Update on July 3: The
feed_archive scripts are no longer operational, since Reader (and its API) has been shut down. Thanks to everyone that tried the script and gave feedback. For more discussion, see also Hacker News.
There remain only a few days until Google Reader shuts down. Besides the emotions1 and the practicalities of finding a replacement2, I've also been pondering the data loss aspects. As a bit of a digital pack rat, the idea of not being able to get at a large chunk of the information that I've consumed over the past seven and a half years seems very scary. Technically most of it is public data, and just a web search away.
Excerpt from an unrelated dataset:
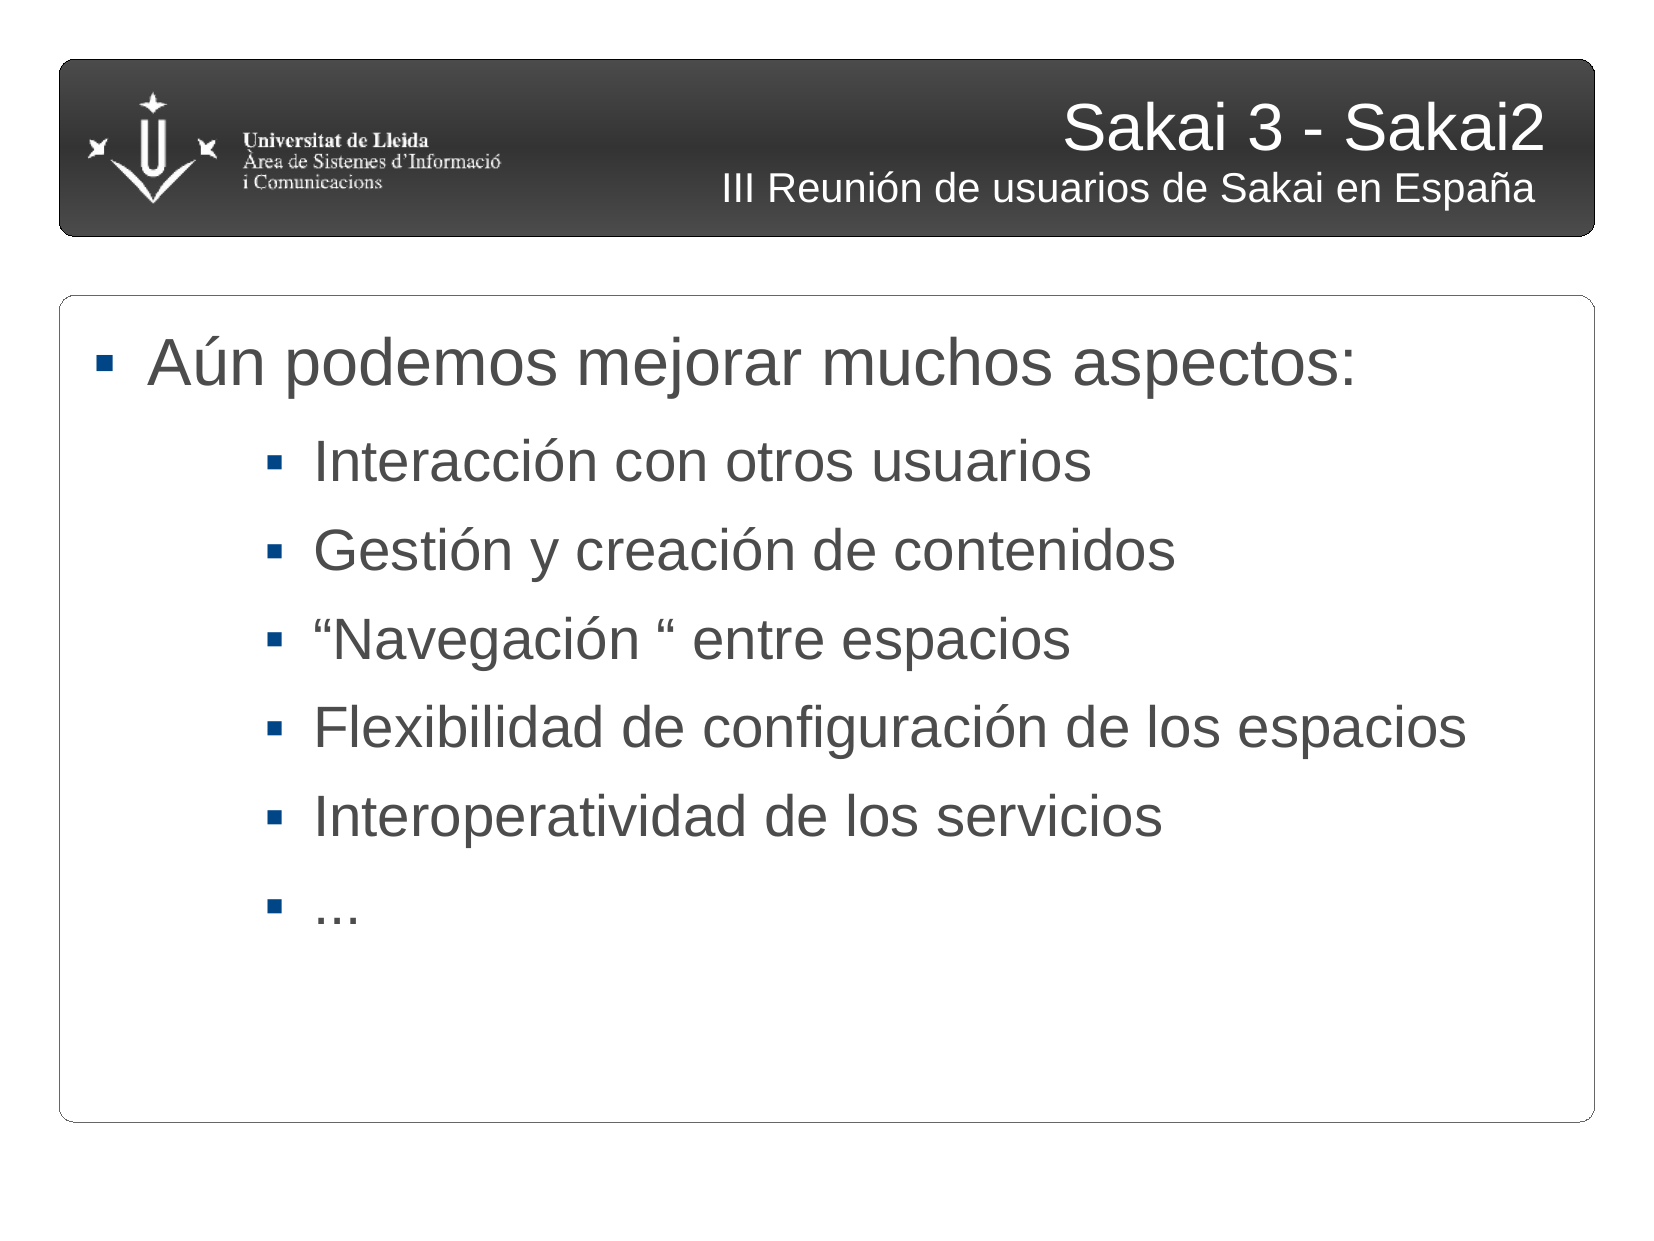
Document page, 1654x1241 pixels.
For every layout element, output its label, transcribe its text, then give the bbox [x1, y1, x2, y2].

picture [64, 75, 530, 225]
title Sakai 3 - Sakai2 III Reunión de usuarios de Sakai en España [501, 84, 1548, 218]
list Aún podemos mejorar muchos aspectos: Interacción con otros usuarios Gestión y creación de contenidos “Navegación “ entre espacios Flexibilidad de configuración de los espacios Interoperatividad de los servicios ... [76, 324, 1565, 1108]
However, the items that I've read, tagged, starred, etc. represent a curated subset of that, and I don't see an easy of recovering those bits.
Reader has Takeout support, but it's incomplete. I've therefore built the
reader_archive tool that dumps everything related to your account in Reader via the "API". This means every read item3, every tagged item, every comment, every like, every bundle, etc. There's also a companion site at readerisdead.com that explains how to use the tool, provides pointers to the archive format and collects related tools4.
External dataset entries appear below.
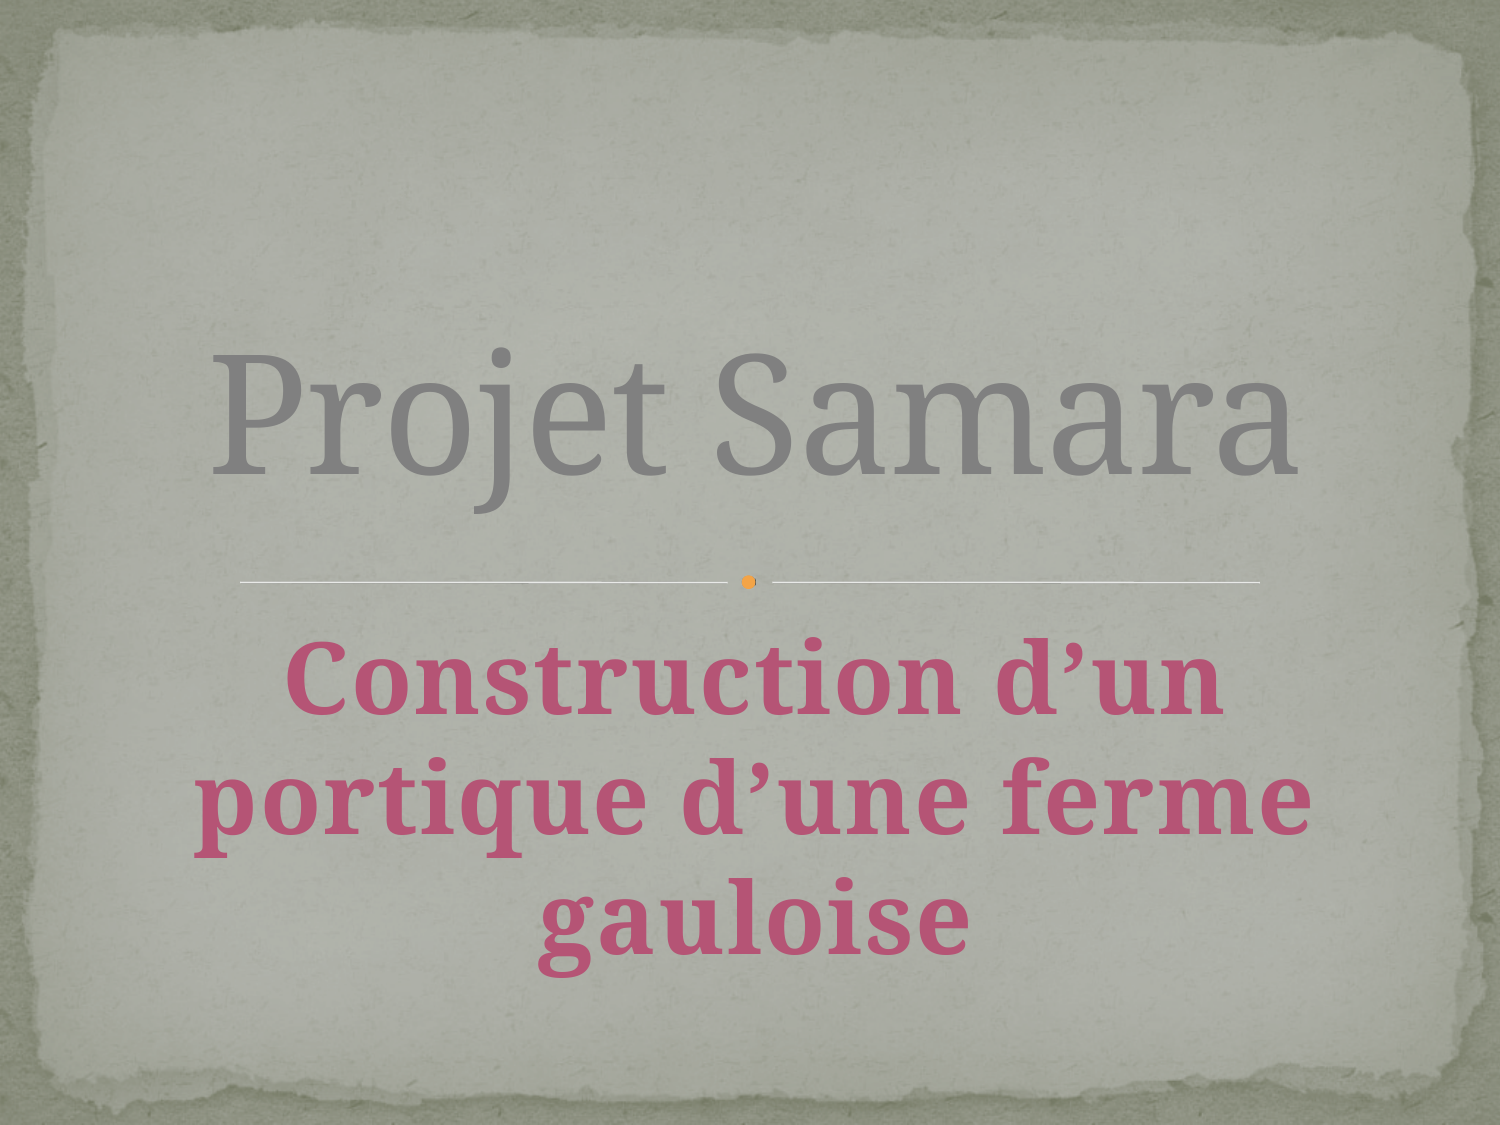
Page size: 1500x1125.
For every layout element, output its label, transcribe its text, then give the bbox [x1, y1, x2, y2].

title Projet Samara [75, 235, 1438, 516]
subtitle Construction d’un portique d’une ferme gauloise [75, 606, 1438, 795]
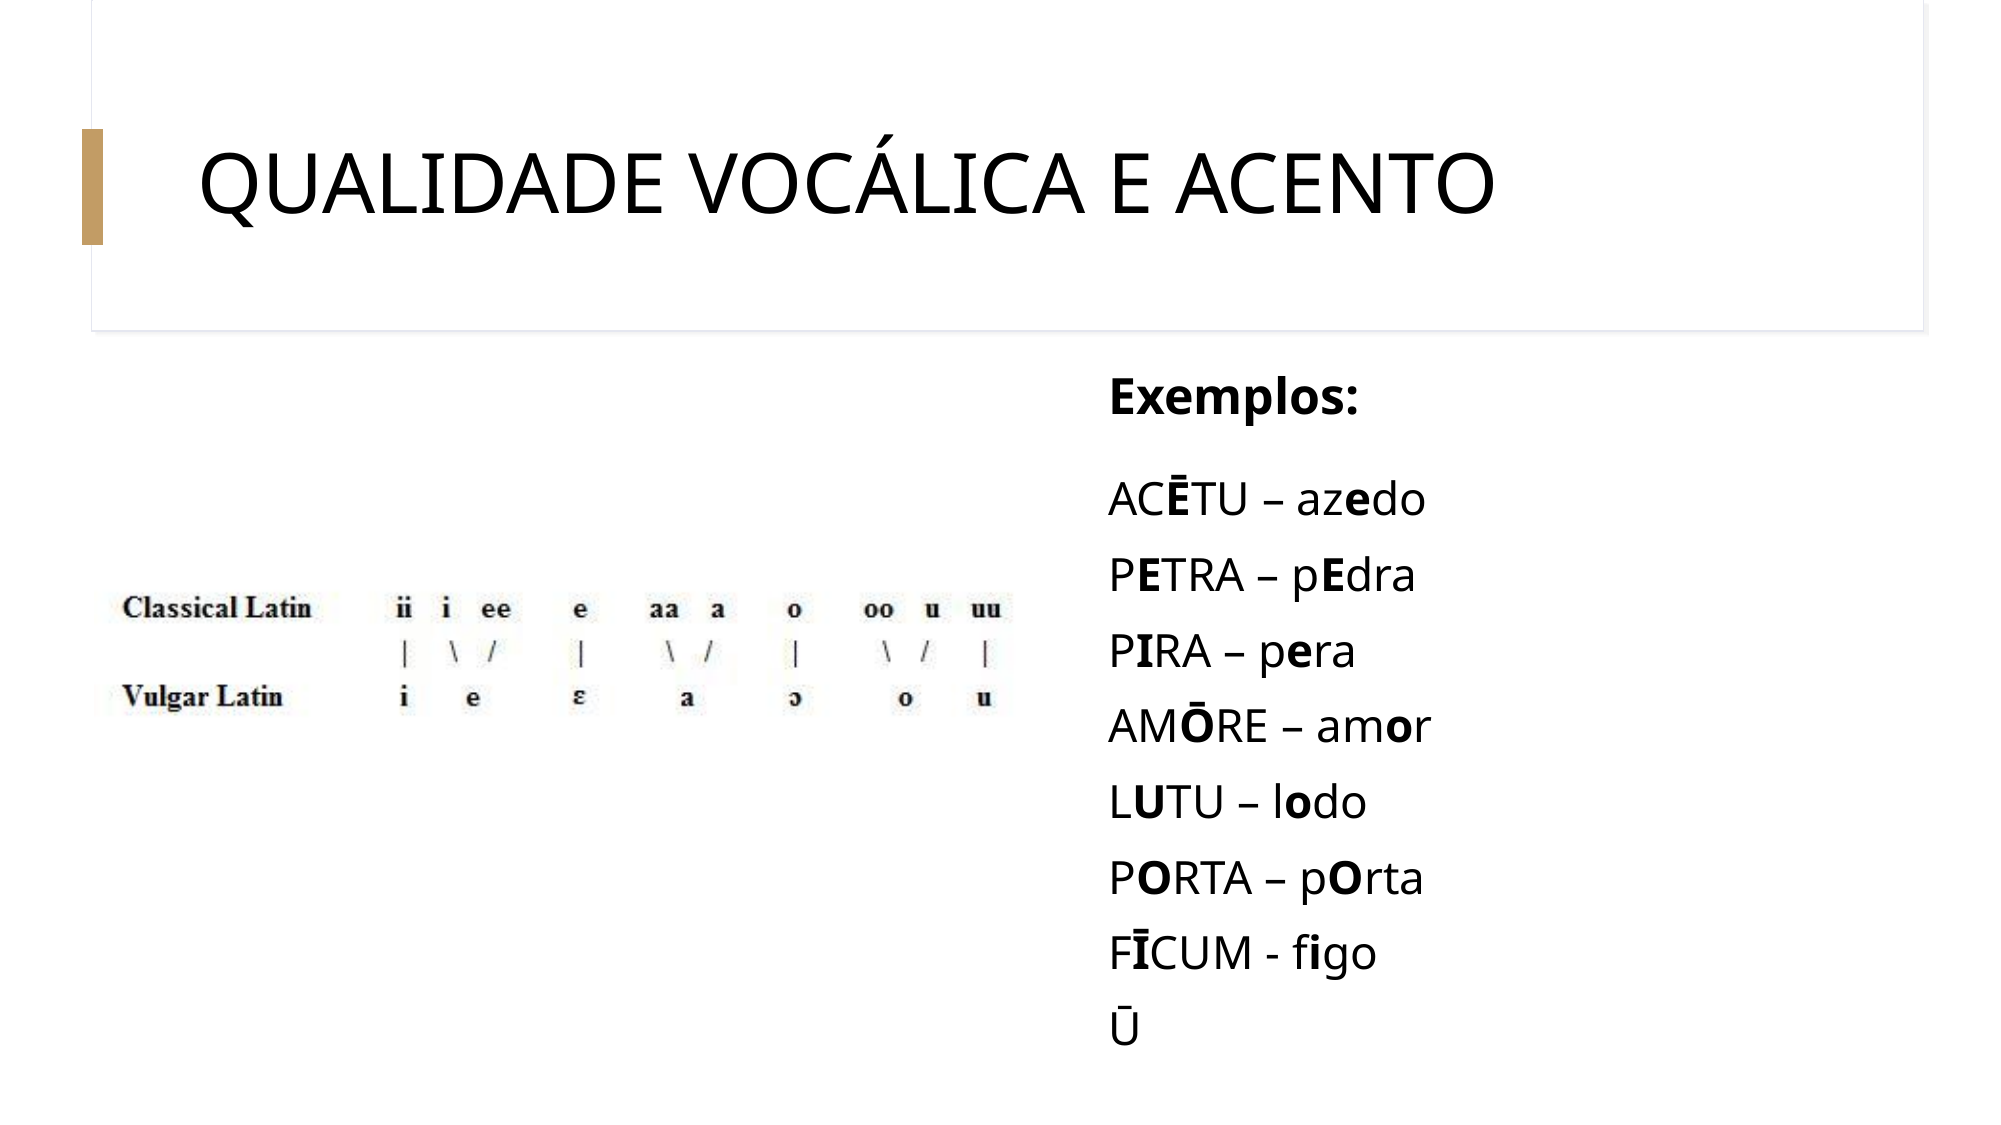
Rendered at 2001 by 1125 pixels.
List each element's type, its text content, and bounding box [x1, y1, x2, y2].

title QUALIDADE VOCÁLICA E ACENTO [183, 90, 1852, 284]
list Exemplos: [1093, 339, 1818, 432]
list ACĒTU – azedo PETRA – pEdra PIRA – pera AMŌRE – amor LUTU – lodo PORTA – pOrta FĪCUM - figo Ū [1093, 462, 1852, 1071]
picture [94, 562, 1042, 743]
Additionally, Reader is for better or worse the
papersite of record for public feed content on the internet. Beyond my 545 subscriptions, there are millions of feeds whose histories are best preserved in Reader. Thankfully, ArchiveTeam has stepped up. I've also provided a
feed_archive tool that lets you dump Reader's full history for feeds for your own use.5
I don't fault Google for providing only partial data via Takeout. Exporting all 612,599 read items in my account (and a few hundred thousand more from subscriptions, recommendations, etc.) results in almost 4 GB of data. Even if I'm in the 99th percentile for Reader users (I've got the badge to prove it), providing hundreds of megabytes of data per user would not be feasible. I'm actually happy that Takeout support happened at all, since my understanding is that it was all during 20% time. It's certainly better than other outcomes.
Of course, I've had 3 months to work on this tool, but per Parkinson's law, it's been a bit of a scramble over the past few days to get it all together. I'm now reasonably confident that the tool is getting everything it can. The biggest missing piece is a way to browse the extracted data. I've started on
reader_browser, which exposes a web UI for an archive directory. I'm also hoping to write some more selective exporters (e.g. from tagged items to Evernote for Ann's tagged recipes). Help is appreciated.